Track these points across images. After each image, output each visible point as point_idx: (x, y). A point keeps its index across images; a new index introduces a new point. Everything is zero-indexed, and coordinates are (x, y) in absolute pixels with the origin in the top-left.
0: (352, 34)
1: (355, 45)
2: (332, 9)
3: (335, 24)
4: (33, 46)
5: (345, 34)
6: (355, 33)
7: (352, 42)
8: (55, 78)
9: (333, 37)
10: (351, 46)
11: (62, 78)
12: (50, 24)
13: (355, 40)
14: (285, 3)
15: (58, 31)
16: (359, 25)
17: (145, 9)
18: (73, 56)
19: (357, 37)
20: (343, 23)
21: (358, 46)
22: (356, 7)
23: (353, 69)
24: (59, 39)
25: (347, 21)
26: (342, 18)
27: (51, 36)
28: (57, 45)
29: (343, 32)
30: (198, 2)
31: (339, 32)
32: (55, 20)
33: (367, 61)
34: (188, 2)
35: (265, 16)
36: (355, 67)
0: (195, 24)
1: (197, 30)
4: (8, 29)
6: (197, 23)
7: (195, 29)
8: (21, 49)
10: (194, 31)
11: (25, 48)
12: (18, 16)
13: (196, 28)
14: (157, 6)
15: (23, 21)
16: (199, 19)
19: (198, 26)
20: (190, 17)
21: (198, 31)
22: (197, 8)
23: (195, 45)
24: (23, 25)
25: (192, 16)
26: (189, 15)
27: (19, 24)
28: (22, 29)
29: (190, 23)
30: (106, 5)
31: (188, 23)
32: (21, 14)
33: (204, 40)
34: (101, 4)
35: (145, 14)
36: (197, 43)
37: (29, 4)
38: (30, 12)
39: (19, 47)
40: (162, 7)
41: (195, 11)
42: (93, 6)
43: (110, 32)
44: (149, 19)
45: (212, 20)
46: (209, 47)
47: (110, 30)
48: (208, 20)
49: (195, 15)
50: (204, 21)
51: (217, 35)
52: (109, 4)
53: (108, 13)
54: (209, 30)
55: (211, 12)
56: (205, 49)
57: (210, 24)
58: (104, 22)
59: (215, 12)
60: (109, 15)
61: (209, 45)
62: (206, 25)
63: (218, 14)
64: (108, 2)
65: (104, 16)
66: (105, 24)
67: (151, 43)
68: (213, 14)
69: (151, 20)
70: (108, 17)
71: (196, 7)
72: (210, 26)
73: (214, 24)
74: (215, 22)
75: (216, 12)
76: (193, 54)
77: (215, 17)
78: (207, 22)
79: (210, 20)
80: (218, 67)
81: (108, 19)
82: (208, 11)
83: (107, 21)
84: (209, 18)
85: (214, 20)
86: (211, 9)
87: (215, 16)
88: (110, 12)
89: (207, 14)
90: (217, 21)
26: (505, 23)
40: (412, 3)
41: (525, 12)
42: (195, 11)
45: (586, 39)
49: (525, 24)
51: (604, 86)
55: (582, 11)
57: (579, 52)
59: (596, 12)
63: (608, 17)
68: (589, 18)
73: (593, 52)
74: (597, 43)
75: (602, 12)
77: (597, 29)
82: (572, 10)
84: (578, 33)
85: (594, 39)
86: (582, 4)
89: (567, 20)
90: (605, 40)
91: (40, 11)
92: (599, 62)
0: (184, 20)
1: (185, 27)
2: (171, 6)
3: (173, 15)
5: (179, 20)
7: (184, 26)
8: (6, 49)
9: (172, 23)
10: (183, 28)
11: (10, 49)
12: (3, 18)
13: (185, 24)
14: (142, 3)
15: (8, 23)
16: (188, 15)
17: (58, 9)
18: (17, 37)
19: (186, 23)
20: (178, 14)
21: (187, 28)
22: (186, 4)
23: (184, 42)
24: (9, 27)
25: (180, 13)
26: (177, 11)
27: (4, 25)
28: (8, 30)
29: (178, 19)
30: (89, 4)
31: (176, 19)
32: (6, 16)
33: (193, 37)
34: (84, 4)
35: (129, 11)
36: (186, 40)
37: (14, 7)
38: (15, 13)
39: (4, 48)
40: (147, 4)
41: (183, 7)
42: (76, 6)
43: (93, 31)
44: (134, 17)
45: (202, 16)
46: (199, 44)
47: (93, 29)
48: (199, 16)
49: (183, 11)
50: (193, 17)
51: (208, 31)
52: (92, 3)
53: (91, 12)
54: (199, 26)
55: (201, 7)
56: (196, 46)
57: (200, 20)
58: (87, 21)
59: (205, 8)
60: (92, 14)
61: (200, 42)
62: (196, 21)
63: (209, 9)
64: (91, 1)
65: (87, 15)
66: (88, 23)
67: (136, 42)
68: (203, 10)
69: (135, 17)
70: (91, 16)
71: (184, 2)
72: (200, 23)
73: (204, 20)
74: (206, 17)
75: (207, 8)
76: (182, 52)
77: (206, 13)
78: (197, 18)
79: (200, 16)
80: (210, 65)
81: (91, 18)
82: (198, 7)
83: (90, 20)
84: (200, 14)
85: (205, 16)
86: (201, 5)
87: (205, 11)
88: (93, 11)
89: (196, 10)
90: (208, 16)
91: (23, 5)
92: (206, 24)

> **WORK INSTRUCTIONS**
Please print all of the lines above exactly as they appear.

> **TASK OUTPUT**
Track these points across images. After each image, output each visible point as point_idx: (x, y). A point keeps its index across images; a new index introduces a new point. Everything is zero-indexed, and coordinates are (x, y) in absolute pixels with the origin in the top-left.
0: (352, 34)
1: (355, 45)
2: (332, 9)
3: (335, 24)
4: (33, 46)
5: (345, 34)
6: (355, 33)
7: (352, 42)
8: (55, 78)
9: (333, 37)
10: (351, 46)
11: (62, 78)
12: (50, 24)
13: (355, 40)
14: (285, 3)
15: (58, 31)
16: (359, 25)
17: (145, 9)
18: (73, 56)
19: (357, 37)
20: (343, 23)
21: (358, 46)
22: (356, 7)
23: (353, 69)
24: (59, 39)
25: (347, 21)
26: (342, 18)
27: (51, 36)
28: (57, 45)
29: (343, 32)
30: (198, 2)
31: (339, 32)
32: (55, 20)
33: (367, 61)
34: (188, 2)
35: (265, 16)
36: (355, 67)
0: (195, 24)
1: (197, 30)
4: (8, 29)
6: (197, 23)
7: (195, 29)
8: (21, 49)
10: (194, 31)
11: (25, 48)
12: (18, 16)
13: (196, 28)
14: (157, 6)
15: (23, 21)
16: (199, 19)
19: (198, 26)
20: (190, 17)
21: (198, 31)
22: (197, 8)
23: (195, 45)
24: (23, 25)
25: (192, 16)
26: (189, 15)
27: (19, 24)
28: (22, 29)
29: (190, 23)
30: (106, 5)
31: (188, 23)
32: (21, 14)
33: (204, 40)
34: (101, 4)
35: (145, 14)
36: (197, 43)
37: (29, 4)
38: (30, 12)
39: (19, 47)
40: (162, 7)
41: (195, 11)
42: (93, 6)
43: (110, 32)
44: (149, 19)
45: (212, 20)
46: (209, 47)
47: (110, 30)
48: (208, 20)
49: (195, 15)
50: (204, 21)
51: (217, 35)
52: (109, 4)
53: (108, 13)
54: (209, 30)
55: (211, 12)
56: (205, 49)
57: (210, 24)
58: (104, 22)
59: (215, 12)
60: (109, 15)
61: (209, 45)
62: (206, 25)
63: (218, 14)
64: (108, 2)
65: (104, 16)
66: (105, 24)
67: (151, 43)
68: (213, 14)
69: (151, 20)
70: (108, 17)
71: (196, 7)
72: (210, 26)
73: (214, 24)
74: (215, 22)
75: (216, 12)
76: (193, 54)
77: (215, 17)
78: (207, 22)
79: (210, 20)
80: (218, 67)
81: (108, 19)
82: (208, 11)
83: (107, 21)
84: (209, 18)
85: (214, 20)
86: (211, 9)
87: (215, 16)
88: (110, 12)
89: (207, 14)
90: (217, 21)
26: (505, 23)
40: (412, 3)
41: (525, 12)
42: (195, 11)
45: (586, 39)
49: (525, 24)
51: (604, 86)
55: (582, 11)
57: (579, 52)
59: (596, 12)
63: (608, 17)
68: (589, 18)
73: (593, 52)
74: (597, 43)
75: (602, 12)
77: (597, 29)
82: (572, 10)
84: (578, 33)
85: (594, 39)
86: (582, 4)
89: (567, 20)
90: (605, 40)
91: (40, 11)
92: (599, 62)
0: (184, 20)
1: (185, 27)
2: (171, 6)
3: (173, 15)
5: (179, 20)
7: (184, 26)
8: (6, 49)
9: (172, 23)
10: (183, 28)
11: (10, 49)
12: (3, 18)
13: (185, 24)
14: (142, 3)
15: (8, 23)
16: (188, 15)
17: (58, 9)
18: (17, 37)
19: (186, 23)
20: (178, 14)
21: (187, 28)
22: (186, 4)
23: (184, 42)
24: (9, 27)
25: (180, 13)
26: (177, 11)
27: (4, 25)
28: (8, 30)
29: (178, 19)
30: (89, 4)
31: (176, 19)
32: (6, 16)
33: (193, 37)
34: (84, 4)
35: (129, 11)
36: (186, 40)
37: (14, 7)
38: (15, 13)
39: (4, 48)
40: (147, 4)
41: (183, 7)
42: (76, 6)
43: (93, 31)
44: (134, 17)
45: (202, 16)
46: (199, 44)
47: (93, 29)
48: (199, 16)
49: (183, 11)
50: (193, 17)
51: (208, 31)
52: (92, 3)
53: (91, 12)
54: (199, 26)
55: (201, 7)
56: (196, 46)
57: (200, 20)
58: (87, 21)
59: (205, 8)
60: (92, 14)
61: (200, 42)
62: (196, 21)
63: (209, 9)
64: (91, 1)
65: (87, 15)
66: (88, 23)
67: (136, 42)
68: (203, 10)
69: (135, 17)
70: (91, 16)
71: (184, 2)
72: (200, 23)
73: (204, 20)
74: (206, 17)
75: (207, 8)
76: (182, 52)
77: (206, 13)
78: (197, 18)
79: (200, 16)
80: (210, 65)
81: (91, 18)
82: (198, 7)
83: (90, 20)
84: (200, 14)
85: (205, 16)
86: (201, 5)
87: (205, 11)
88: (93, 11)
89: (196, 10)
90: (208, 16)
91: (23, 5)
92: (206, 24)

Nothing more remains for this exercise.